Exercise objective: Reproduce every line of the listing below without changing a single character.

--- begin Provided material ---

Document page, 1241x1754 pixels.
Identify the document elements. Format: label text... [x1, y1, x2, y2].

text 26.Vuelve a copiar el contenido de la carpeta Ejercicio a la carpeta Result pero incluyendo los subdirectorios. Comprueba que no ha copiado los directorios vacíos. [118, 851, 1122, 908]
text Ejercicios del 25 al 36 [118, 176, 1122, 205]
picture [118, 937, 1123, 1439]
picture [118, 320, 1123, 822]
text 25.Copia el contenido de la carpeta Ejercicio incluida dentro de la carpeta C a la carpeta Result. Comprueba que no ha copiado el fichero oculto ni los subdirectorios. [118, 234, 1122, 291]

--- end Provided material ---

Solution:
Document page, 1241x1754 pixels.
Identify the document elements. Format: label text... [x1, y1, x2, y2].

text 26.Vuelve a copiar el contenido de la carpeta Ejercicio a la carpeta Result pero incluyendo los subdirectorios. Comprueba que no ha copiado los directorios vacíos. [118, 851, 1122, 908]
text Ejercicios del 25 al 36 [118, 176, 1122, 205]
picture [118, 937, 1123, 1439]
picture [118, 320, 1123, 822]
text 25.Copia el contenido de la carpeta Ejercicio incluida dentro de la carpeta C a la carpeta Result. Comprueba que no ha copiado el fichero oculto ni los subdirectorios. [118, 234, 1122, 291]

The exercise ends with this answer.